Led Mayd Me Stoopid
I’m an early Baby Boomer. I grew up with lead everywhere,
which must explain my stupidity.
When I was born, nearly all
gasoline contained lead. I remember how I liked the smell of gasoline fumes and
exhaust fumes. My dad told me that these fumes would make me sick. I didn’t
intentionally sniff the stuff after I learned that. But a person has to
breathe, so I probably got an average amount of lead from automotive emissions.
When I was little, all paint was
oil-based and about half of the paint contained lead. I remember being about
five and seeing painters use an electric coil to heat paint to the point of
smoking before they scraped the paint off. I remember the smell of burning
paint.
House gutters were soldered together
by hand 60 years ago. I remember watching a workman do this. He used some kind
of little stove to heat his iron, then joined the sheet metal and melted the
solder into the joints. I thought this was very cool. And of course, I was
exposed to some lead in the air.
Tinsel was once metal instead of
plastic. Some of that tinsel was made of lead. I can remember lead tinsel from
when I was about eight. The tinsel had to be lead – it was heavy and soft, and
it melted and smoked when I dropped it across the tracks for my model train. I
think the first time that happened, it was accidental, but it was so much fun
to watch that I often did it intentionally.

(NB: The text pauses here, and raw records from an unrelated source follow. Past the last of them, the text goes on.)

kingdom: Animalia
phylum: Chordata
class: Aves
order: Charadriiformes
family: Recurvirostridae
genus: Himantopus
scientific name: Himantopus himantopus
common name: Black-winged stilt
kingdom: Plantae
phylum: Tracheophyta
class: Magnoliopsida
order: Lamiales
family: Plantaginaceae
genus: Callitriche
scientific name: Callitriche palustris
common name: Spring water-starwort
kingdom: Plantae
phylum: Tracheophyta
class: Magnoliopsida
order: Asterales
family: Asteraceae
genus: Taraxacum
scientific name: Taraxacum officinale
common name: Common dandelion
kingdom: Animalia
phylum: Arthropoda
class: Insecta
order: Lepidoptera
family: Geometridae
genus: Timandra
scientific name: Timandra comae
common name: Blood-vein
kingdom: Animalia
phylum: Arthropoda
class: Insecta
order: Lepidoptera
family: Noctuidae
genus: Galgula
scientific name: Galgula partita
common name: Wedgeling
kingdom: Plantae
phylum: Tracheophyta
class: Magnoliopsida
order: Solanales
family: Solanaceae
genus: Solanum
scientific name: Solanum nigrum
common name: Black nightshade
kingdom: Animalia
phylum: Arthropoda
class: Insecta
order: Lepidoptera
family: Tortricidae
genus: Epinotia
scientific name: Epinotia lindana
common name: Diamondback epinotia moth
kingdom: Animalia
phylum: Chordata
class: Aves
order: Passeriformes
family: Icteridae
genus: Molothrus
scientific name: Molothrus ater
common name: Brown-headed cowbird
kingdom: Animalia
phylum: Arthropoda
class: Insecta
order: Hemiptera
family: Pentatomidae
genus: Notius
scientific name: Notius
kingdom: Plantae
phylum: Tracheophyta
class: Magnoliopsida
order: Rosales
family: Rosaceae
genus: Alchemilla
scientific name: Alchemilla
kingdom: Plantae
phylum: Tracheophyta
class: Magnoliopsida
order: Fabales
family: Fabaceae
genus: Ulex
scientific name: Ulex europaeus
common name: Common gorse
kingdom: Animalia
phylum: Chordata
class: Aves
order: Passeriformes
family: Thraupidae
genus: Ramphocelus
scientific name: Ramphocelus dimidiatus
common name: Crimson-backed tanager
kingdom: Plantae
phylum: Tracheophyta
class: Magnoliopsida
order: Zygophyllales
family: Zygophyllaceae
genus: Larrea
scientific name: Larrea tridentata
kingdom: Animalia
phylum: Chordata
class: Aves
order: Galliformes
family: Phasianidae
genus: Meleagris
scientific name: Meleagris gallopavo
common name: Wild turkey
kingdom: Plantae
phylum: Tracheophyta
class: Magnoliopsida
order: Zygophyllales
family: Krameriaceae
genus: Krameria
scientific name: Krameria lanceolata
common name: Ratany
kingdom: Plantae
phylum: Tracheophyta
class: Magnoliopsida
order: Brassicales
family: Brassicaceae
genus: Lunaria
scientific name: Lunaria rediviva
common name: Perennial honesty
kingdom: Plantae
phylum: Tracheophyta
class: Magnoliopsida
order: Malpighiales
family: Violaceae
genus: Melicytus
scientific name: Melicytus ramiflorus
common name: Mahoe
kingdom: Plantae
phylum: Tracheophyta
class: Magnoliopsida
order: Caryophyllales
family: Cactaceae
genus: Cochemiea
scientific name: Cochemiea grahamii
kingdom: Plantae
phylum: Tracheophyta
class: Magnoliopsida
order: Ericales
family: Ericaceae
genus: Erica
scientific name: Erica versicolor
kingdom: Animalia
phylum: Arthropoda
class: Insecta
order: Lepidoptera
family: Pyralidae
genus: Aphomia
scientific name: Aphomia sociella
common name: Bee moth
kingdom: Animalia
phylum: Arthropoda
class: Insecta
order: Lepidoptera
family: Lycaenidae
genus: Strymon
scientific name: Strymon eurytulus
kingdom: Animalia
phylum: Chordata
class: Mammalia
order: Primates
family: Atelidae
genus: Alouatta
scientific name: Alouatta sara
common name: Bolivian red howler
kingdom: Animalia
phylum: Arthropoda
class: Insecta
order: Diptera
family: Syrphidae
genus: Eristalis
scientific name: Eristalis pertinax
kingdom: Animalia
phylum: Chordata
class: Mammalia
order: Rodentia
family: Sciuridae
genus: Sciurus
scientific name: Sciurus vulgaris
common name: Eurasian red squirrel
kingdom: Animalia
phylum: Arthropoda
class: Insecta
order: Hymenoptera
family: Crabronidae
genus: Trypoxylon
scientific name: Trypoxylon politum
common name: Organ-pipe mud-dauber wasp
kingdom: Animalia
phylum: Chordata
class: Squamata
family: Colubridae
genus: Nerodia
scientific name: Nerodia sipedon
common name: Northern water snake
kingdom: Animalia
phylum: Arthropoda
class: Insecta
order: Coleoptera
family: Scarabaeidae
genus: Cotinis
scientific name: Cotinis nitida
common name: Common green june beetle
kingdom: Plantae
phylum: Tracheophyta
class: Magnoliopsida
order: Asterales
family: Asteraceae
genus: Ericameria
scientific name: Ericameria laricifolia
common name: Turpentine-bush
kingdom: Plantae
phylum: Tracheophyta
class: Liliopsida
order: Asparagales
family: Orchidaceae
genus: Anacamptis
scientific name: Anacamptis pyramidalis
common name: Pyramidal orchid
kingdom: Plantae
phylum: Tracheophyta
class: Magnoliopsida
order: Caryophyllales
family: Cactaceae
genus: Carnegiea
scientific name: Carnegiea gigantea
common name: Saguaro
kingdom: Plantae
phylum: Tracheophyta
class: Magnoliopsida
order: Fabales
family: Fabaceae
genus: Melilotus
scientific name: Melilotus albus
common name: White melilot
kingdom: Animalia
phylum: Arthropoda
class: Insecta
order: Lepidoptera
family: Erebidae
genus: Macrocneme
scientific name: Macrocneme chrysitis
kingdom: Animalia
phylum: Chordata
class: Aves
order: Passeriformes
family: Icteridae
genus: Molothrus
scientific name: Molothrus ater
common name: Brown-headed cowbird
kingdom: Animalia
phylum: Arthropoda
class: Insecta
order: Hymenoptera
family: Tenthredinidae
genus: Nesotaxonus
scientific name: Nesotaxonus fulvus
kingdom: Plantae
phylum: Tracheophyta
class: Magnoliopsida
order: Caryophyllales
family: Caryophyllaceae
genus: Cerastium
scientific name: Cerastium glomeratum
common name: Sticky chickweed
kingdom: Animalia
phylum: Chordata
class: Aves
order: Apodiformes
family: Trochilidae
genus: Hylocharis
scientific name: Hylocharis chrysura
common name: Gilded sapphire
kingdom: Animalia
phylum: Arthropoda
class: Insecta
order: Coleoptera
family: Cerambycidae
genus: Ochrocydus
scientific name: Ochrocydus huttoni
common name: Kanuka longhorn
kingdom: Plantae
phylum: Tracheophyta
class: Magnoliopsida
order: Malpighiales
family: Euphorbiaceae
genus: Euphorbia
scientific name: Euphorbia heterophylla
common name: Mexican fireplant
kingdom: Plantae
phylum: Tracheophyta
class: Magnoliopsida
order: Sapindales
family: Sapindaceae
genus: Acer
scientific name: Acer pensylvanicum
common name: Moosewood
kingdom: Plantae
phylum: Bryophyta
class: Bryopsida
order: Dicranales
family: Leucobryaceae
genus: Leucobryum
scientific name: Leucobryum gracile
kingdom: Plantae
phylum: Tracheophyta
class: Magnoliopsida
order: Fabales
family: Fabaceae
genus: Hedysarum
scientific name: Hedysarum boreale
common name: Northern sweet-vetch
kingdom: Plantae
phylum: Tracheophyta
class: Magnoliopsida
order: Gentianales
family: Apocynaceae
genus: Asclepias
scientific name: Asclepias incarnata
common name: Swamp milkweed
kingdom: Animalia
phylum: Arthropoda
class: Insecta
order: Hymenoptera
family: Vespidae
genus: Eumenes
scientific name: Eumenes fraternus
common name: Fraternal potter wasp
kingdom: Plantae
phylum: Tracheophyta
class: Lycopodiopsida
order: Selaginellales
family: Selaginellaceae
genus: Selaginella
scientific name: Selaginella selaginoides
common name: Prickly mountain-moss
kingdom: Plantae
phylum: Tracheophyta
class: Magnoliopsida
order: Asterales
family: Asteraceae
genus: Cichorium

During the same period as the
tinsel experiments, my friends and I thought guns were great. We weren’t
allowed near any real guns – my parents wouldn’t have one, and the other
parents, if they had guns, certainly kept their children away from them. But we
got vicarious satisfaction from collecting used bullets. Close to our
neighborhood were shooting ranges related to a military school. We often went
to these locations to gather the discarded brass casings. We also liked to dig
in the target areas for the slugs, which were full of lead.
Copper plumbing used
lead-containing solder until 1986. I don’t know what kinds of pipes were used
in any of the homes I had as child, but if there were copper pipes, they were joined
with lead-based solder.
Ink used to print books contained
lead. I’ve always been an avid reader, so if there was lead in these poisonous
publications, I absorbed more than the average child. My parents probably
should have bought a TV instead of these vile tomes.
I was apparently exposed to a
great deal of lead as a child. So I must be stupid.
How stupid am I? I only skipped
one grade in elementary school. I didn’t make a perfect score on the SAT – didn’t
even get within 100 points. I wasn’t the valedictorian of my college class – in
fact, I just barely avoided cum laude. The full-ride fellowship I got to
graduate school was used, not brand new. Despite two interviews for Jeopardy!, I’ve
never been picked for the show. I’m so thick I’m sick, and so sick I’m thick.
I guess we really DO need to be hysterical about the
slightest trace of lead. We need to
force landlords to disclose what they know about lead paint on their property.
Landlords must supply a 19-page
brochure to tenants. Toys must not contain one
atom of lead. Lead must disappear
from ink. Billions must be spent on EPA bureaucrats, and billions in compliance
cost of regulations must continue, nay, accelerate!
If even one child is saved from my horrible
fate, all the expense and loss of freedom are worth it.